Plain-text document sources:
___

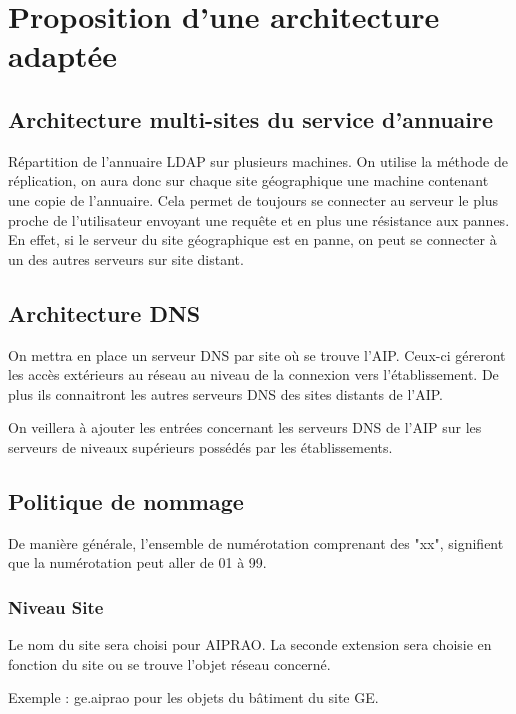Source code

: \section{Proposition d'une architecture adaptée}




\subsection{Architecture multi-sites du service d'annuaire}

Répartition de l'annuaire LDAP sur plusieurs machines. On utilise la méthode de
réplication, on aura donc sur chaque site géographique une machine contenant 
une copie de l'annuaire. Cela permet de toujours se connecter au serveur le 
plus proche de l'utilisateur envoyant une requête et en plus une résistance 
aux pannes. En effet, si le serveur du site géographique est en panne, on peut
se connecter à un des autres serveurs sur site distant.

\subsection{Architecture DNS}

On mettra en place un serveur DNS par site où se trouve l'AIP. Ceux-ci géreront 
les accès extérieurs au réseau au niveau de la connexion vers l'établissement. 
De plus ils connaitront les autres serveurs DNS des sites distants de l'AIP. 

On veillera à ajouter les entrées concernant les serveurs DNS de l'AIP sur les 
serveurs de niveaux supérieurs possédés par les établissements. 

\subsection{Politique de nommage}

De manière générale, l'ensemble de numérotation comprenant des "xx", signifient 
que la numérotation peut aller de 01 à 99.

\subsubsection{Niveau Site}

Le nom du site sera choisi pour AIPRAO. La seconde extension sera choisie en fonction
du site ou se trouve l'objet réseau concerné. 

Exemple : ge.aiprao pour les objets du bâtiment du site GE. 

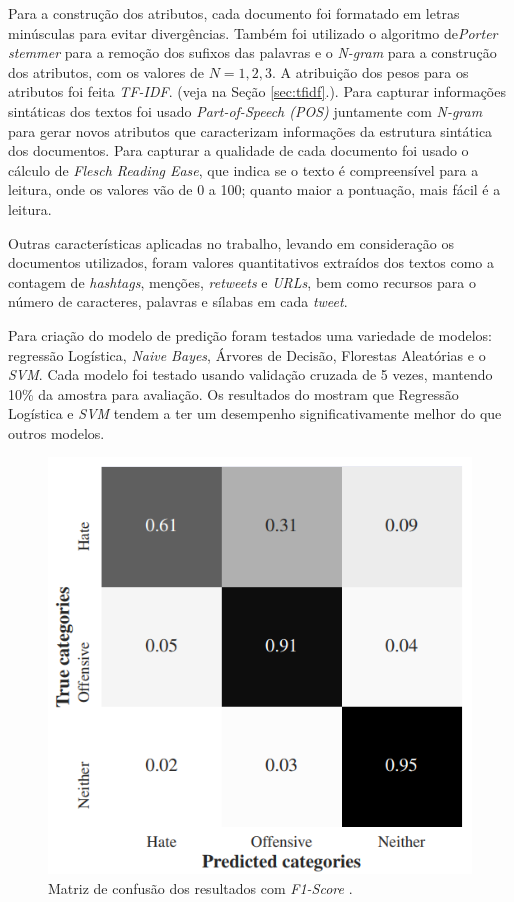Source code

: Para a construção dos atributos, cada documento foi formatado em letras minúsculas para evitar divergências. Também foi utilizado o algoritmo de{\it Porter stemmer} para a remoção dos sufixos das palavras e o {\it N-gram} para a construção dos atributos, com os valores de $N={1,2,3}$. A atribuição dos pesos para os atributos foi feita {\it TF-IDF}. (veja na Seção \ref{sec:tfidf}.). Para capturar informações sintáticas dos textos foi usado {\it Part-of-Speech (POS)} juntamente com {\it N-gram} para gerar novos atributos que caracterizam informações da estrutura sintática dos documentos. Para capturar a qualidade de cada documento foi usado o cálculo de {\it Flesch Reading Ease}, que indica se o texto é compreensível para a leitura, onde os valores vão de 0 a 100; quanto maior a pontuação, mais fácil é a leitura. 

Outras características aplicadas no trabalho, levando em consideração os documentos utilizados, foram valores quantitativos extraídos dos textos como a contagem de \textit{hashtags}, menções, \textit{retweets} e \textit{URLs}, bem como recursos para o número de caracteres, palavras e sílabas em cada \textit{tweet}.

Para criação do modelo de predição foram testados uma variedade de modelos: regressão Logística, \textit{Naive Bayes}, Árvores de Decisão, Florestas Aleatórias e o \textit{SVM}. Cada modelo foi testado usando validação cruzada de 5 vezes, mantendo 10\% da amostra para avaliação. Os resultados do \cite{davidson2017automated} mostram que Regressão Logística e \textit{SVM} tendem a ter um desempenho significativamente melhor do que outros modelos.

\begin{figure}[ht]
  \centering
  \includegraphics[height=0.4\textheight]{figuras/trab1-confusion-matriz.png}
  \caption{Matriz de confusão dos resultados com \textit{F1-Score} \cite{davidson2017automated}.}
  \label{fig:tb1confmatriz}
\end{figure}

___

PROBLEM TO WORK ON: Write out all of the data above exactly, pictures excluded.

ANSWER BOX:
Source code

: \section{Proposition d'une architecture adaptée}




\subsection{Architecture multi-sites du service d'annuaire}

Répartition de l'annuaire LDAP sur plusieurs machines. On utilise la méthode de
réplication, on aura donc sur chaque site géographique une machine contenant 
une copie de l'annuaire. Cela permet de toujours se connecter au serveur le 
plus proche de l'utilisateur envoyant une requête et en plus une résistance 
aux pannes. En effet, si le serveur du site géographique est en panne, on peut
se connecter à un des autres serveurs sur site distant.

\subsection{Architecture DNS}

On mettra en place un serveur DNS par site où se trouve l'AIP. Ceux-ci géreront 
les accès extérieurs au réseau au niveau de la connexion vers l'établissement. 
De plus ils connaitront les autres serveurs DNS des sites distants de l'AIP. 

On veillera à ajouter les entrées concernant les serveurs DNS de l'AIP sur les 
serveurs de niveaux supérieurs possédés par les établissements. 

\subsection{Politique de nommage}

De manière générale, l'ensemble de numérotation comprenant des "xx", signifient 
que la numérotation peut aller de 01 à 99.

\subsubsection{Niveau Site}

Le nom du site sera choisi pour AIPRAO. La seconde extension sera choisie en fonction
du site ou se trouve l'objet réseau concerné. 

Exemple : ge.aiprao pour les objets du bâtiment du site GE. 

Source code

: Para a construção dos atributos, cada documento foi formatado em letras minúsculas para evitar divergências. Também foi utilizado o algoritmo de{\it Porter stemmer} para a remoção dos sufixos das palavras e o {\it N-gram} para a construção dos atributos, com os valores de $N={1,2,3}$. A atribuição dos pesos para os atributos foi feita {\it TF-IDF}. (veja na Seção \ref{sec:tfidf}.). Para capturar informações sintáticas dos textos foi usado {\it Part-of-Speech (POS)} juntamente com {\it N-gram} para gerar novos atributos que caracterizam informações da estrutura sintática dos documentos. Para capturar a qualidade de cada documento foi usado o cálculo de {\it Flesch Reading Ease}, que indica se o texto é compreensível para a leitura, onde os valores vão de 0 a 100; quanto maior a pontuação, mais fácil é a leitura. 

Outras características aplicadas no trabalho, levando em consideração os documentos utilizados, foram valores quantitativos extraídos dos textos como a contagem de \textit{hashtags}, menções, \textit{retweets} e \textit{URLs}, bem como recursos para o número de caracteres, palavras e sílabas em cada \textit{tweet}.

Para criação do modelo de predição foram testados uma variedade de modelos: regressão Logística, \textit{Naive Bayes}, Árvores de Decisão, Florestas Aleatórias e o \textit{SVM}. Cada modelo foi testado usando validação cruzada de 5 vezes, mantendo 10\% da amostra para avaliação. Os resultados do \cite{davidson2017automated} mostram que Regressão Logística e \textit{SVM} tendem a ter um desempenho significativamente melhor do que outros modelos.

\begin{figure}[ht]
  \centering
  \includegraphics[height=0.4\textheight]{figuras/trab1-confusion-matriz.png}
  \caption{Matriz de confusão dos resultados com \textit{F1-Score} \cite{davidson2017automated}.}
  \label{fig:tb1confmatriz}
\end{figure}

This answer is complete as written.